The galley had almost reached them now, veering sharply to draw up beside the Ariel. The drum quieted, and the oars trailed in the water, motionless except for the swaying imparted by the waves. A musty, age-old odor filtered through the air like a breath from a grave. The music and dancing had stopped. A fear-filled hush shrouded the yacht.

Vilma drew Cliff's arm about her shoulder. He glanced back at the motionless captain.

"Do something, Corio!" he rasped. "Don't stand there like a dummy!"

Corio nodded with his same queer smile. His hand darted to an inside pocket, came out bearing a curious instrument like four twisted cones of silver bound together with silver thongs. As he raised this to his mouth, his eyelids were slits behind which burned the embers of his eyes.

Out over the sea crept a single note, deep, hollow, laden with eery minor wailings—a sound that summoned imperatively, yet a sound that repelled. It was a moan, hideous as the moan of a dying demon. It raked the heart with fear-tipped claws. It rose, and fell, and rose again, and as it died, it awakened the crew of the ancient galley to motion, sweeping them in a horde to the rail of the yacht.

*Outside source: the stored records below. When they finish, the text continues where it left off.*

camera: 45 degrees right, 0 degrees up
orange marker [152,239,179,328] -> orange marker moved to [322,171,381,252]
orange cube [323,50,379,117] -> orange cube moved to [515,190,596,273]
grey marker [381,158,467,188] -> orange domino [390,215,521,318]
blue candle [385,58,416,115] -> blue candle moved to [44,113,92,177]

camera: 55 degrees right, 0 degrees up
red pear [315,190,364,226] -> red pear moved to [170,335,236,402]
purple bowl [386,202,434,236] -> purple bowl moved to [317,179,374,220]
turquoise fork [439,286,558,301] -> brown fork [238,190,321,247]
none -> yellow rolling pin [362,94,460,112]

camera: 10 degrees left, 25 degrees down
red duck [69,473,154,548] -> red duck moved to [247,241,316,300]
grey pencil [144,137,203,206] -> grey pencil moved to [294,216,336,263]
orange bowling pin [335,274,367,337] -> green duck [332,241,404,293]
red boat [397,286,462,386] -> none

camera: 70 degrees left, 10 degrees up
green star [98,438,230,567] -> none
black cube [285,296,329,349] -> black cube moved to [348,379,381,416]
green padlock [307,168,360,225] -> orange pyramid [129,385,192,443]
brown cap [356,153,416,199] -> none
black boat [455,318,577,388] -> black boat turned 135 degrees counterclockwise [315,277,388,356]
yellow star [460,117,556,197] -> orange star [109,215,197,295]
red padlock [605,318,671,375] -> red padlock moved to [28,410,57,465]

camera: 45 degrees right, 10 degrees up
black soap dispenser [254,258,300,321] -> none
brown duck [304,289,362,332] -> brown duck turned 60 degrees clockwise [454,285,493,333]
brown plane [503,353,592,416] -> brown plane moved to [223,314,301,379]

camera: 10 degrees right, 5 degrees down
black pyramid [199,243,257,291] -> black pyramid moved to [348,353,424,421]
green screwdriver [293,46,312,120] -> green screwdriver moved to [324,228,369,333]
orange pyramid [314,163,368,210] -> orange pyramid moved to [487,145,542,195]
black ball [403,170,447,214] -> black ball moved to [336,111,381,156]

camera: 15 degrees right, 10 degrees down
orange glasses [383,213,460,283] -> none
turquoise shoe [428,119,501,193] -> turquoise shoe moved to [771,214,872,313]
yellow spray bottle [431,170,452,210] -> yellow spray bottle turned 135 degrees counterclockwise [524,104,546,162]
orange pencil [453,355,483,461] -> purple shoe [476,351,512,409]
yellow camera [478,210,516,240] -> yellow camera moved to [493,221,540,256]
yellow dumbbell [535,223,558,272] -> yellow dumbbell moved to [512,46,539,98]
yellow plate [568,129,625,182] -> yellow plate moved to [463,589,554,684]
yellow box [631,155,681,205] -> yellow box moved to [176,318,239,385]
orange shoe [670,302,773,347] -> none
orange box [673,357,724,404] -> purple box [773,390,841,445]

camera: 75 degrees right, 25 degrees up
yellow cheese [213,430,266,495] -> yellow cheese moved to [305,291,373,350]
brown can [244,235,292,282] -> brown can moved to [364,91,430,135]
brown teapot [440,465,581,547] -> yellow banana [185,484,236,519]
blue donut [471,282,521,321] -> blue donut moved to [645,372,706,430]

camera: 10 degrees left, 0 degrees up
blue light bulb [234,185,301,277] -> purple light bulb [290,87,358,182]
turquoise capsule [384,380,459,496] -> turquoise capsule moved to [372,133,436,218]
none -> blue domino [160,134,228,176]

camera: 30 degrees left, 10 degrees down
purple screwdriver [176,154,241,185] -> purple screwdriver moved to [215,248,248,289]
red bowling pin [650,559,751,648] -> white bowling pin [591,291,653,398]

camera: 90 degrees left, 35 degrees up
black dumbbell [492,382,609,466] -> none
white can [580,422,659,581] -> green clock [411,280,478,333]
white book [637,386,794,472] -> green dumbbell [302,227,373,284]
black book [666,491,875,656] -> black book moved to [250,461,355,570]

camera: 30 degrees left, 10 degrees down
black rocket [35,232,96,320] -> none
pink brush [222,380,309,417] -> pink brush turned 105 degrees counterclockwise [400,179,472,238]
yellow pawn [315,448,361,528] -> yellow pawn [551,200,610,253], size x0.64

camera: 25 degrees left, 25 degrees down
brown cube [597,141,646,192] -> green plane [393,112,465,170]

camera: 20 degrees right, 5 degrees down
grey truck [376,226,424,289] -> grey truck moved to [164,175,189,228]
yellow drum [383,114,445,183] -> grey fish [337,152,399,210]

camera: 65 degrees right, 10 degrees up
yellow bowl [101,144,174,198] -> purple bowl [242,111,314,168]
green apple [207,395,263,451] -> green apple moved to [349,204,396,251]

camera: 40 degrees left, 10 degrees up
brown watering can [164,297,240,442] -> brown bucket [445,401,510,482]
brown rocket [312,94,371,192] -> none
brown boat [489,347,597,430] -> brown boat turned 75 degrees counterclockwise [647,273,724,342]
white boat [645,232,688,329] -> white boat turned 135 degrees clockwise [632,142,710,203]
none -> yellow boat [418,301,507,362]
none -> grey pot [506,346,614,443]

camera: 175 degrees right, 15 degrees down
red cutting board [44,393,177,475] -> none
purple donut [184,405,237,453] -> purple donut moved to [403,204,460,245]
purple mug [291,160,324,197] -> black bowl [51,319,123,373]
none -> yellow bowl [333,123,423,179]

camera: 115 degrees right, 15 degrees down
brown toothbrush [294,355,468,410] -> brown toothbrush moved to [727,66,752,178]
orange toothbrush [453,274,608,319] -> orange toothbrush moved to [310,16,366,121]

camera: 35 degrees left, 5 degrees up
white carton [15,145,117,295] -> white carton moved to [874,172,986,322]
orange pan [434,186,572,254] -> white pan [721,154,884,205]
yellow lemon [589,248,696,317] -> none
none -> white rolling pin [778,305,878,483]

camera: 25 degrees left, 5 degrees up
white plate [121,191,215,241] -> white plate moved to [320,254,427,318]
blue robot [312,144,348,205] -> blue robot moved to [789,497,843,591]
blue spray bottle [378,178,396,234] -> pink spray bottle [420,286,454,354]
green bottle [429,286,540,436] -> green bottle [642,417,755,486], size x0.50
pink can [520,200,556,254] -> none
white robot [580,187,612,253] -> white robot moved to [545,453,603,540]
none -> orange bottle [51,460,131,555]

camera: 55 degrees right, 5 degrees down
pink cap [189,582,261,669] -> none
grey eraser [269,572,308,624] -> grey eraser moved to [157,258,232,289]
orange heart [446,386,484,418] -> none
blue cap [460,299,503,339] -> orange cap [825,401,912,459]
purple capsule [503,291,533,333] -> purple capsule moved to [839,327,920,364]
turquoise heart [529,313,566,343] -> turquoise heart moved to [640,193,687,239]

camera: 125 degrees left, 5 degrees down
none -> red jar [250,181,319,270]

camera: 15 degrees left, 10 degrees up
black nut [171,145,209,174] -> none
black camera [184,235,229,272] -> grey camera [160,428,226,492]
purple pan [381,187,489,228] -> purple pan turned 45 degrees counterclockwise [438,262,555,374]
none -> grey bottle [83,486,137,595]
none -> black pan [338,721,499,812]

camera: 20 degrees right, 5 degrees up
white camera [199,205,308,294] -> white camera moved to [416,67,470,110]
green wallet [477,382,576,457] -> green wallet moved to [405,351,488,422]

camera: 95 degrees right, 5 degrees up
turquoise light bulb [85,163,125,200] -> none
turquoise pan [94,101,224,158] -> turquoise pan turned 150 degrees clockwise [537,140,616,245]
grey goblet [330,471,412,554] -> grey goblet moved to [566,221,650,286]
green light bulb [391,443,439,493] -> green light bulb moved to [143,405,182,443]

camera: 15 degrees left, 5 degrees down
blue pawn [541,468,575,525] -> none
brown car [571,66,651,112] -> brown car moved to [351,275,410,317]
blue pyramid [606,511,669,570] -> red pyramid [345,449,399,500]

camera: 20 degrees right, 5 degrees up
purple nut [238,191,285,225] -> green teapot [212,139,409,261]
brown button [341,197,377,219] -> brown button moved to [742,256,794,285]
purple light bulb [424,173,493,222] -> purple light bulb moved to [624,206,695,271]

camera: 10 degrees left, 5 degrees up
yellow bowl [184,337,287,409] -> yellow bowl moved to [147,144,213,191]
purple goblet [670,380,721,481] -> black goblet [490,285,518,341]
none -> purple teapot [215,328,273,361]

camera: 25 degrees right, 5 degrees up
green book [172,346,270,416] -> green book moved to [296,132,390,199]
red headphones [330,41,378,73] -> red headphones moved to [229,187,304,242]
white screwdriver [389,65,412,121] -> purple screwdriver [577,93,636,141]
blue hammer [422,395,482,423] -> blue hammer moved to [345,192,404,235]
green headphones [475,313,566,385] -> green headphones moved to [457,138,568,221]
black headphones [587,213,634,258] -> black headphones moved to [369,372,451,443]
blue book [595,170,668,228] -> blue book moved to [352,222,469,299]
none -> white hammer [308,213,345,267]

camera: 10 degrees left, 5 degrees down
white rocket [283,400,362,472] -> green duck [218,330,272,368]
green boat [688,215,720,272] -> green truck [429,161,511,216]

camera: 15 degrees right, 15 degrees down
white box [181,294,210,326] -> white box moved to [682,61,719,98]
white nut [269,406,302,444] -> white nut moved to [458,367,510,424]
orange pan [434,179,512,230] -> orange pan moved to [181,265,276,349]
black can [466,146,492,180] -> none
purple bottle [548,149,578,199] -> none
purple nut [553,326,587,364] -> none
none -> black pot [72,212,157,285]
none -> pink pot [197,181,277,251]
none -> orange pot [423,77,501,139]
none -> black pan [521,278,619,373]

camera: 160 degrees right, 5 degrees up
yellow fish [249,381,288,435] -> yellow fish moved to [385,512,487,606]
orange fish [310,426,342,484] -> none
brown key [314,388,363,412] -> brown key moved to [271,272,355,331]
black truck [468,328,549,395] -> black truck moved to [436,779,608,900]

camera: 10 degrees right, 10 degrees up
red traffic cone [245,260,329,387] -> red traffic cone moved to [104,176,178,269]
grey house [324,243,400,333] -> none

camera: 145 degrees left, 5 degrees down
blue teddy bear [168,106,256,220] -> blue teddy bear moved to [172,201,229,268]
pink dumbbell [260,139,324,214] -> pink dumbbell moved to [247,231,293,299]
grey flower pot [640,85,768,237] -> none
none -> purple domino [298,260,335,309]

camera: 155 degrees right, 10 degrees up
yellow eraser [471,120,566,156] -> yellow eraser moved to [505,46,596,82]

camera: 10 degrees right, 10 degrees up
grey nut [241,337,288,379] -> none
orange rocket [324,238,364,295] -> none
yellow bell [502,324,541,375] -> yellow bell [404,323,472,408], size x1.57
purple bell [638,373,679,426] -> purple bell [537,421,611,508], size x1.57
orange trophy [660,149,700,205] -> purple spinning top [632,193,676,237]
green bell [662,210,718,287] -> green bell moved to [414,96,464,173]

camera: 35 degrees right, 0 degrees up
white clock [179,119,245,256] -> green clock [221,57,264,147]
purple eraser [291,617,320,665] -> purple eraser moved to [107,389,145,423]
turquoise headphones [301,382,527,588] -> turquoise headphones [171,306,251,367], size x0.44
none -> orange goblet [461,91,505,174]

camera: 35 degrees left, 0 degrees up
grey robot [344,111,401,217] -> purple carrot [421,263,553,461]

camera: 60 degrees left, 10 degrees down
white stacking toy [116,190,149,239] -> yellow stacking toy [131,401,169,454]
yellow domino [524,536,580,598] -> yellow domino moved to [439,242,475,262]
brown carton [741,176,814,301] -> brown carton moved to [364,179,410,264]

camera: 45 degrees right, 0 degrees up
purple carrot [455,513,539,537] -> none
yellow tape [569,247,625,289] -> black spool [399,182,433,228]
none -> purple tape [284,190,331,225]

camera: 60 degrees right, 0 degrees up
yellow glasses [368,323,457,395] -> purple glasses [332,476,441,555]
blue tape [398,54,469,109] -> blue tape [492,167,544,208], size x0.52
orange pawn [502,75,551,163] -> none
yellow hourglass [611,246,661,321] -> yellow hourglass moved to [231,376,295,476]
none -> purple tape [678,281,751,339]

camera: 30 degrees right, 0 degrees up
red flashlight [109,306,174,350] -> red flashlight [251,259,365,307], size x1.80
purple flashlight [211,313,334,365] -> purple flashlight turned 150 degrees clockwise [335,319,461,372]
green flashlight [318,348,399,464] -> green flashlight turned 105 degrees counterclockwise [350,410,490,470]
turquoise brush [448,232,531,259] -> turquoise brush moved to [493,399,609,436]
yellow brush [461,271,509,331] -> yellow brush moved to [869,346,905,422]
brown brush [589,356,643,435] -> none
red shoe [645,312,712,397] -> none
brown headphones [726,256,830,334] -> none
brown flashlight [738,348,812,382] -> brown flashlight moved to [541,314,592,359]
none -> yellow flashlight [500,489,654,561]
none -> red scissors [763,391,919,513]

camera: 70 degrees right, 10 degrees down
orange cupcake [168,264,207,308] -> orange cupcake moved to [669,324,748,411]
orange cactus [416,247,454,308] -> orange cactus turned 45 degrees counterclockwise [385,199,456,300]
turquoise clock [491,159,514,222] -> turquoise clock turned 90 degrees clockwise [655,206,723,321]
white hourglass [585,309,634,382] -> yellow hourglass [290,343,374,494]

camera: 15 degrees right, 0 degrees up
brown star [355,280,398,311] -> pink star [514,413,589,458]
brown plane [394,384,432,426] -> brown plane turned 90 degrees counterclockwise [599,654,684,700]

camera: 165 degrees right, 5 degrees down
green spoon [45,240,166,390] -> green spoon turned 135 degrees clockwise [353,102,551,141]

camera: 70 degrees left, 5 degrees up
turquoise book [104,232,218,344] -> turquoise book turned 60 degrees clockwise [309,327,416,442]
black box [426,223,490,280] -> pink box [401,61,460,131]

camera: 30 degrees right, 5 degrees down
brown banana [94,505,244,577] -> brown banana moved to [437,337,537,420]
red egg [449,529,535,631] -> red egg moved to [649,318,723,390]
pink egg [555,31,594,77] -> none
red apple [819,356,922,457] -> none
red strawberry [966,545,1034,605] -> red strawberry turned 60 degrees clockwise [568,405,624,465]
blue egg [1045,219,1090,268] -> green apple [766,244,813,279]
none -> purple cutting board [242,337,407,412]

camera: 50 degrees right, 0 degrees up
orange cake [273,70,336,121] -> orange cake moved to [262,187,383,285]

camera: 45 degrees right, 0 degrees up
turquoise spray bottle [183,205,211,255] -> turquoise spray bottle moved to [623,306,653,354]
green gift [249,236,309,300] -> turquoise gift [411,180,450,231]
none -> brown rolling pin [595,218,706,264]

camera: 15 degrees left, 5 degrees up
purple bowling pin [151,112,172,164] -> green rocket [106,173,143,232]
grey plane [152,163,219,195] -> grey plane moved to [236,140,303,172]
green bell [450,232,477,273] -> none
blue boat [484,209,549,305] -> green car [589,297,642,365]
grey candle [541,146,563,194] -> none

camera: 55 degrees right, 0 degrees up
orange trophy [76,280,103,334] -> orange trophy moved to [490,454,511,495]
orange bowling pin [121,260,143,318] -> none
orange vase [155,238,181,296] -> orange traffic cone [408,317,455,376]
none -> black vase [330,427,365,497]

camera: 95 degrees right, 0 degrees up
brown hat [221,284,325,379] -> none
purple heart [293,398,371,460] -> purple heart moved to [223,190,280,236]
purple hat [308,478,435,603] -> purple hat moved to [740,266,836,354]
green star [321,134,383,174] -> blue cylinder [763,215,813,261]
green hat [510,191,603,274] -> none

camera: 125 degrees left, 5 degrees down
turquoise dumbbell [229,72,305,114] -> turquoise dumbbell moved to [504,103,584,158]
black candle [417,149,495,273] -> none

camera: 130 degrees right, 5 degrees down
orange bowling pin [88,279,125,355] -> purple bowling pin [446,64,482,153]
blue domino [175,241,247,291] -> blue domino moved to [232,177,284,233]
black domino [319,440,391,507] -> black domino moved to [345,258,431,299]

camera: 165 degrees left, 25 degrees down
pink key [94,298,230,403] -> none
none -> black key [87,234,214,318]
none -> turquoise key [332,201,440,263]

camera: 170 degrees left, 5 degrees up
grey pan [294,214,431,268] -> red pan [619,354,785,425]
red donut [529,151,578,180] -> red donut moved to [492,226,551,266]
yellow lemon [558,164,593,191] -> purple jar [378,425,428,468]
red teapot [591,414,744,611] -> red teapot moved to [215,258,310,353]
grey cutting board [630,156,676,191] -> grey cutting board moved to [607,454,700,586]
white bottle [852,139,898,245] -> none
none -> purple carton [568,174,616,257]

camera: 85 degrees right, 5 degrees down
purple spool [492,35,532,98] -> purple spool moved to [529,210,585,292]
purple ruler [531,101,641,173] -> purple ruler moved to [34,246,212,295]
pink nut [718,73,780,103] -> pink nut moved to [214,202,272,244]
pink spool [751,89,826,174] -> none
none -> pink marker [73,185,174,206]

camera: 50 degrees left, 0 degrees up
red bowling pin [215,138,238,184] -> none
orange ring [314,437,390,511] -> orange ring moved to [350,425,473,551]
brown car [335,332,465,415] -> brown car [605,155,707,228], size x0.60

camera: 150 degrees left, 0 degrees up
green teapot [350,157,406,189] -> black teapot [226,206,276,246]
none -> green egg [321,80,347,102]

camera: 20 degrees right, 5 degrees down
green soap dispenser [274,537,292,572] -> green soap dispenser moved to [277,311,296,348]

Cliff swung toward Corio in bursting fury, fury mingled with dread. His fist lashed out at that glittering silver instrument and the face behind it, but Corio avoided him like a wraith, still smiling fixedly, the horn again at his lips. Cliff cursed, and hurled himself through the air. One hand caught a bony shoulder; he felt fingers like hooks close on his own throat. He wrenched free, landing a stunning blow on Corio's face—saw him reel and crash to the deck—and then he heard Vilma scream!

He whirled. She was struggling between two of the flabby-faced things from the galley! In an instant he was upon them, his fist thudding against icy flesh, burying itself in something horribly soft and yielding. Startled, Cliff swung a second blow; and an arm, tomb-cold and strong as the tentacle of an octopus, wrapped itself around him—a vise of thin-covered bone! A dead, drowned face peered over his shoulder, staring blankly. Other arms seized his legs, and though he struggled and writhed with the strength of a mounting fear, he was borne to the rail. Over they went, and dropped to the rotting deck of the galley.

A numbness was creeping through him like a contagion, spreading from those crushing hands of ice. His struggles ceased. With eyes that turned stiffly in their sockets he looked for Vilma, saw her raised high above the heads of two other pallid creatures, saw them climb over the rail. Then the blackness of a dank and musty cabin enveloped him; and he was dropped with jarring force. His captors bulked black against the moonlit doorway, treading soundlessly, and were gone.

Cliff lay in rigid paralysis, every sense keenly alive, his mind striving to clutch a single spar of reason in this chaotic whirlpool of the incredible. This couldn't be! Soon he'd awaken to laugh at his absurd nightmare.... Yet it seemed horribly real.... It was real!

From the Ariel boiled a fearful bedlam. Screams of terror. Curses. Then other shadows loomed in the doorway, and Vilma, motionless and rigid, was dropped brutally beside him on the spongy floor.